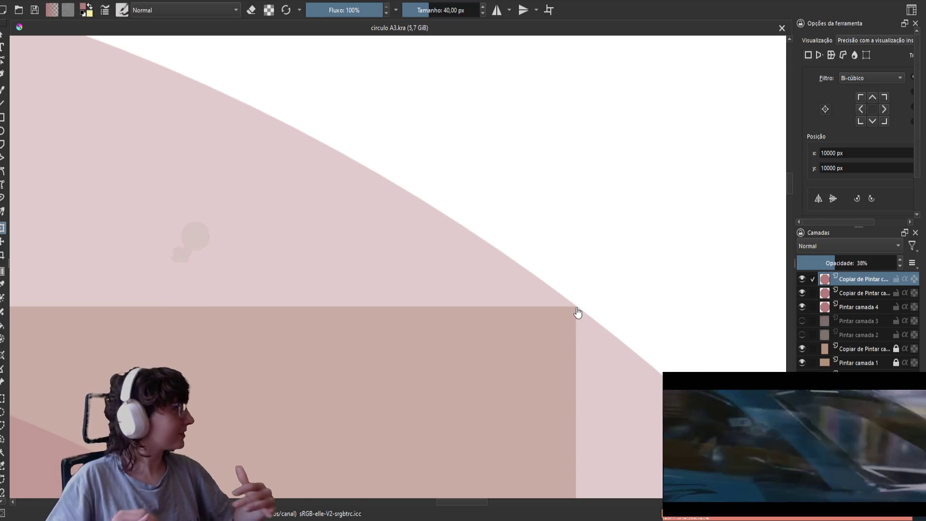
pyautogui.scroll(-5, 578, 312)
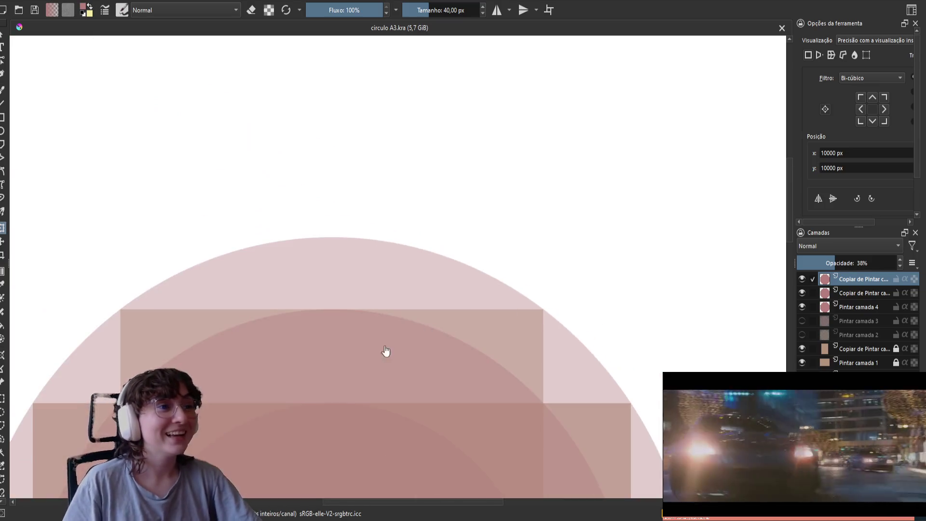
pyautogui.scroll(3, 73, 273)
pyautogui.scroll(2, 114, 128)
pyautogui.scroll(2, 109, 135)
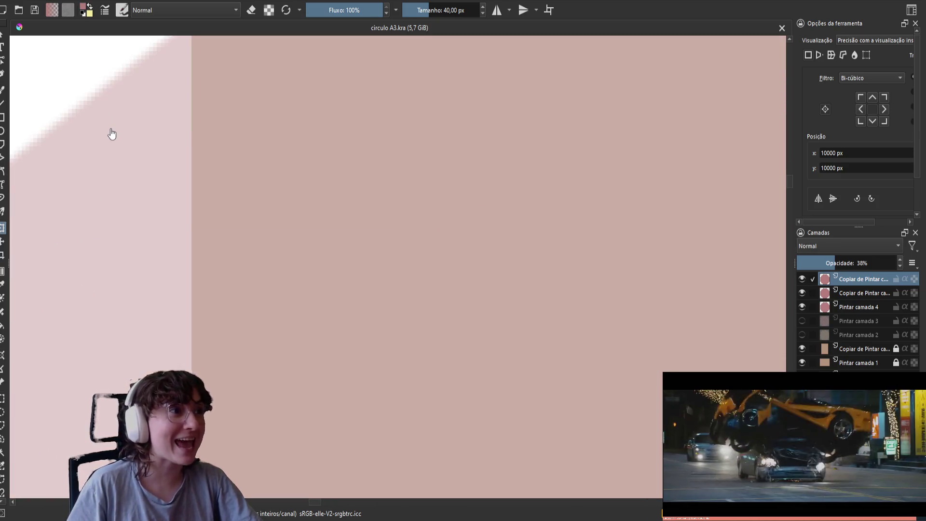
pyautogui.moveTo(249, 161); pyautogui.dragTo(413, 403)
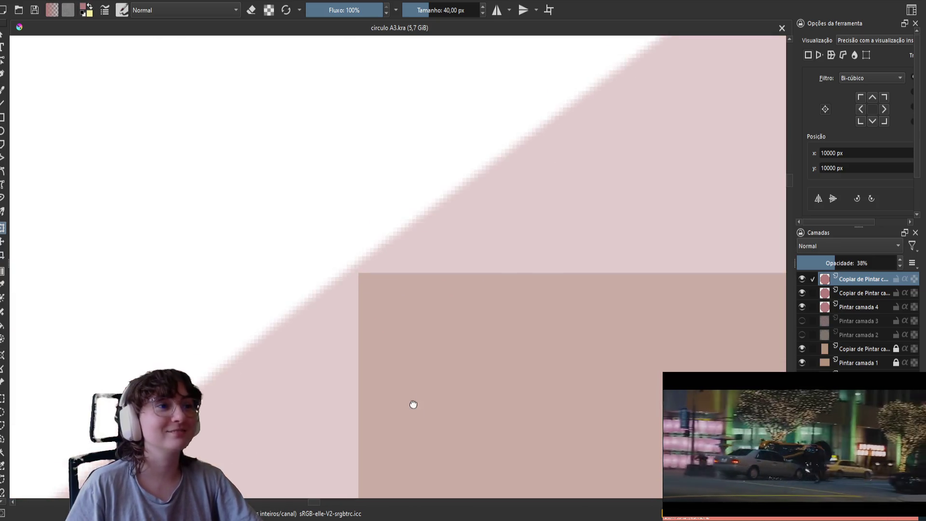
pyautogui.scroll(3, 335, 264)
pyautogui.scroll(-2, 538, 327)
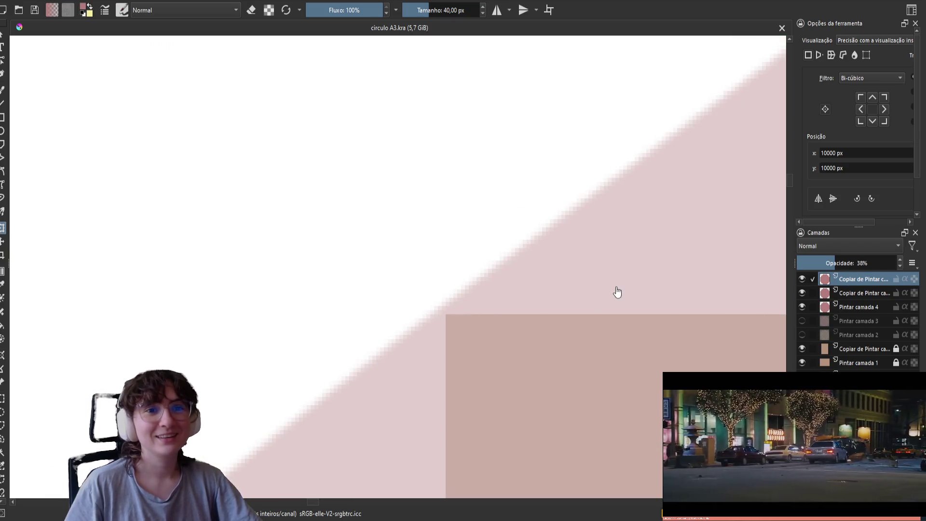
pyautogui.scroll(-5, 617, 286)
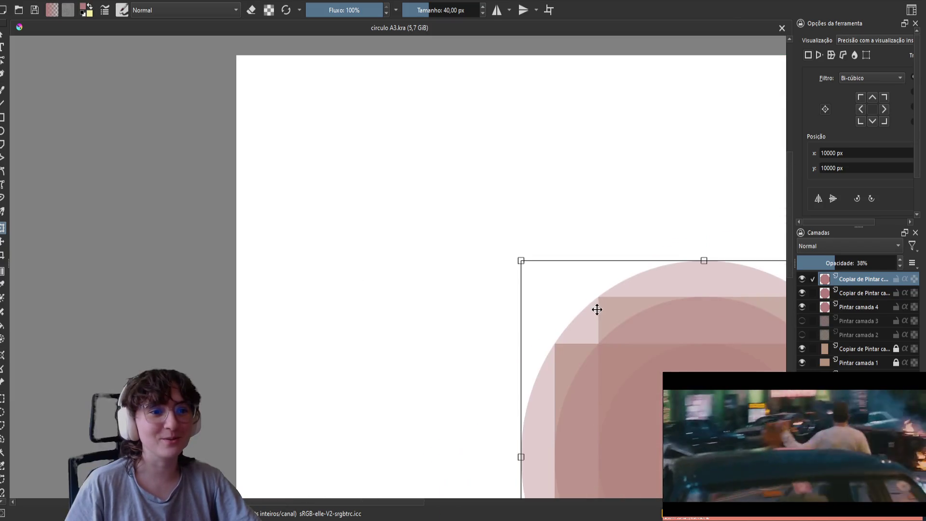
# Widen the top 38%-opacity circle copy horizontally to the right, apply, and check its soft edge.
pyautogui.moveTo(525, 422)
pyautogui.mouseDown()
pyautogui.moveTo(536, 259)
pyautogui.moveTo(517, 329)
pyautogui.moveTo(514, 310)
pyautogui.mouseUp()
pyautogui.scroll(3, 533, 246)
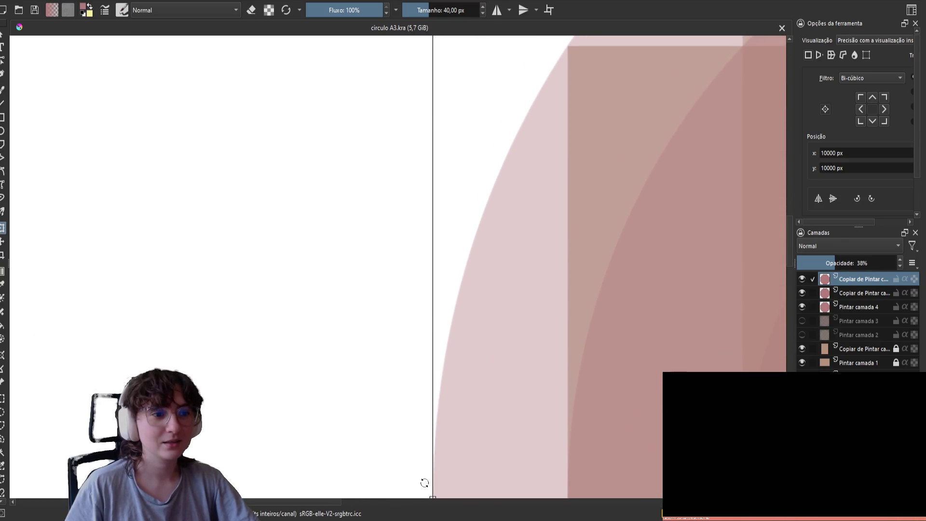
pyautogui.scroll(5, 437, 367)
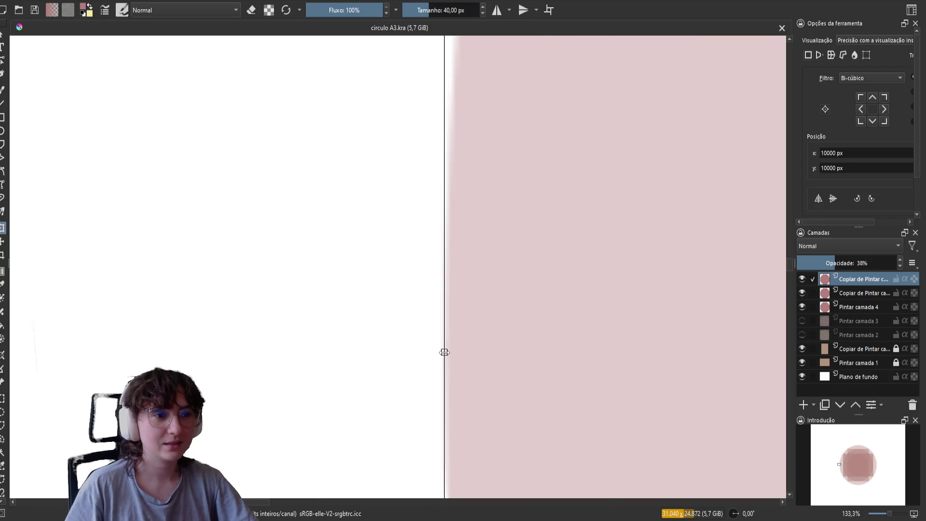
pyautogui.scroll(4, 446, 353)
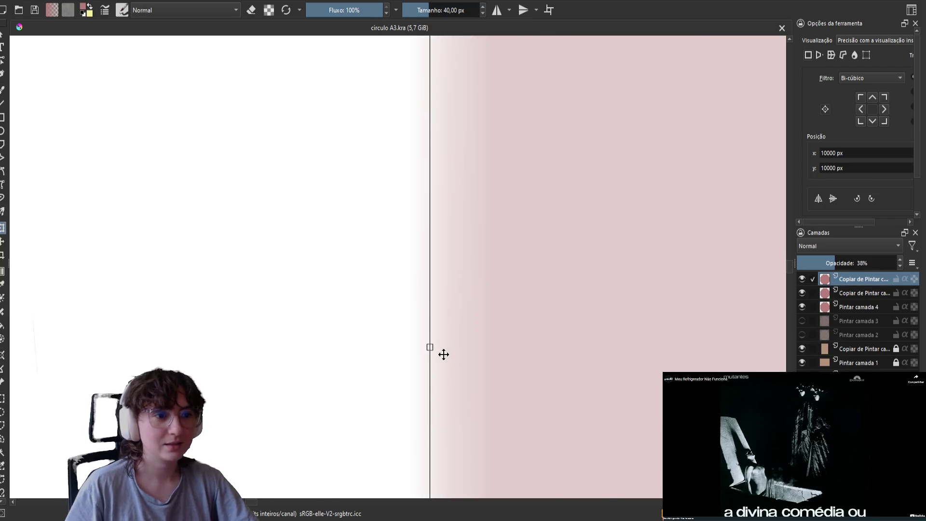
pyautogui.moveTo(446, 323); pyautogui.dragTo(485, 317)
pyautogui.press('Return')
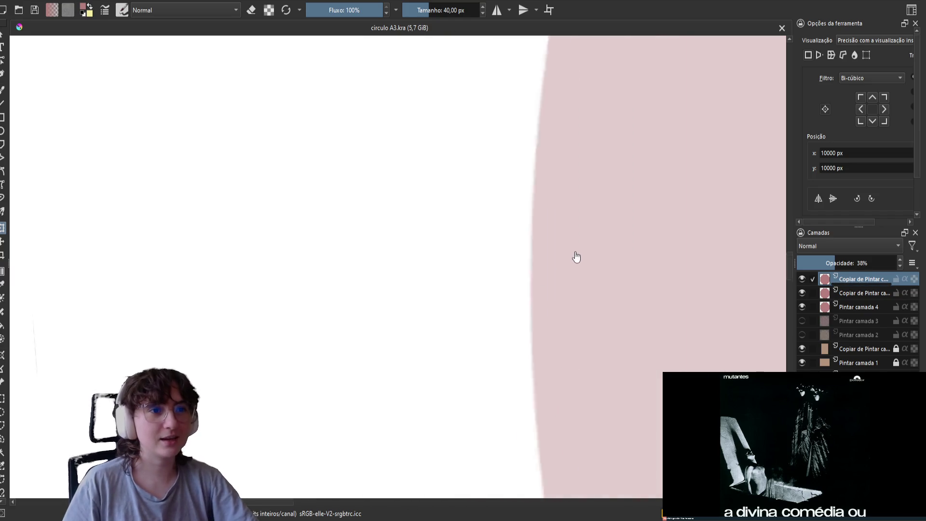
pyautogui.scroll(-3, 575, 256)
pyautogui.scroll(-2, 517, 314)
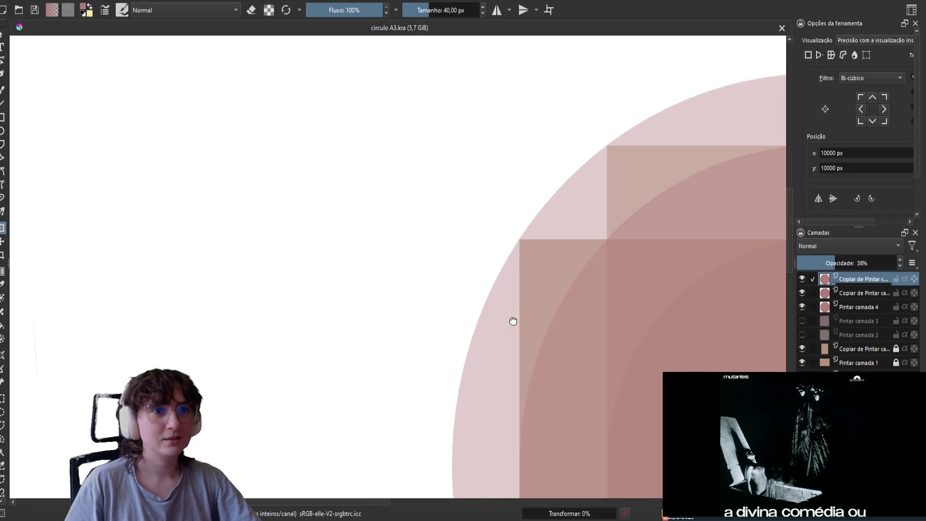
pyautogui.scroll(5, 508, 250)
pyautogui.scroll(3, 720, 306)
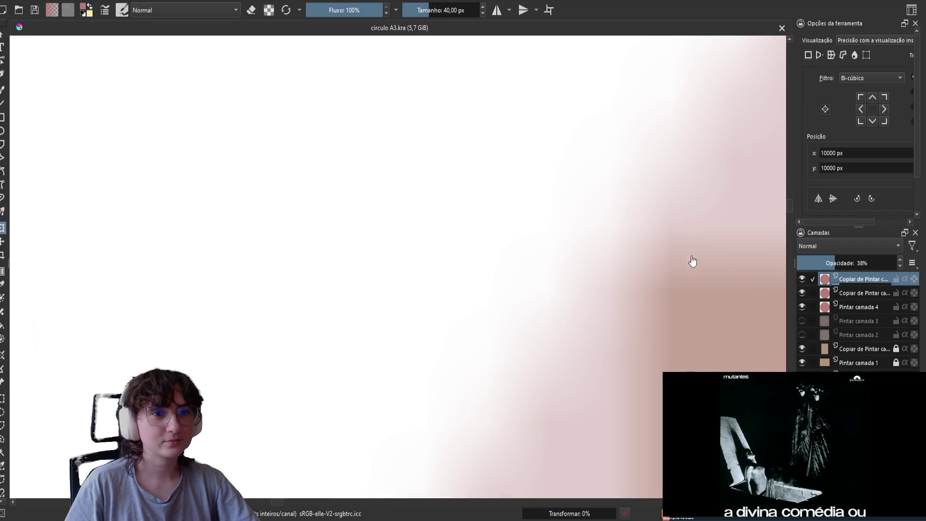
pyautogui.moveTo(685, 267)
pyautogui.mouseDown()
pyautogui.moveTo(652, 298)
pyautogui.moveTo(561, 302)
pyautogui.mouseUp()
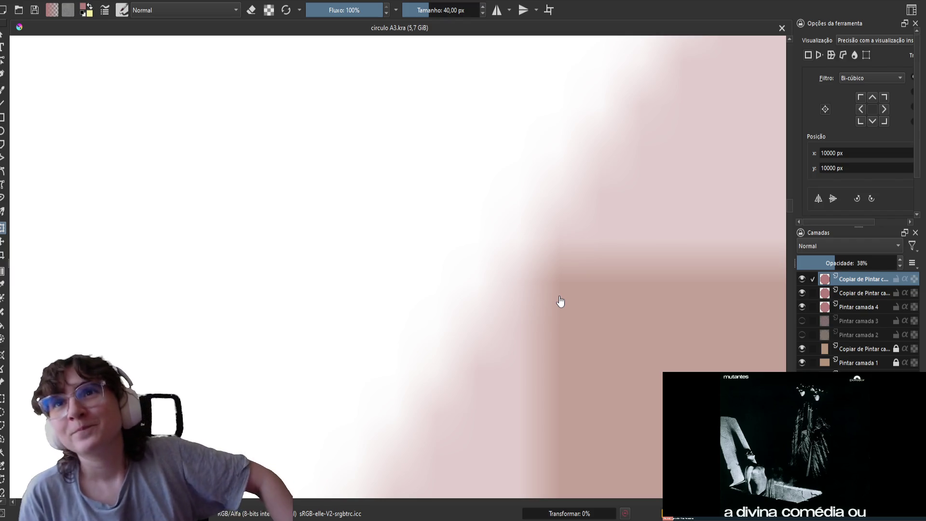
pyautogui.scroll(-3, 561, 302)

> **What you are asked to do**:
The answer is every line in the data where the word "dragTo" appears.

> **Solution**:
pyautogui.moveTo(249, 161); pyautogui.dragTo(413, 403)
pyautogui.moveTo(446, 323); pyautogui.dragTo(485, 317)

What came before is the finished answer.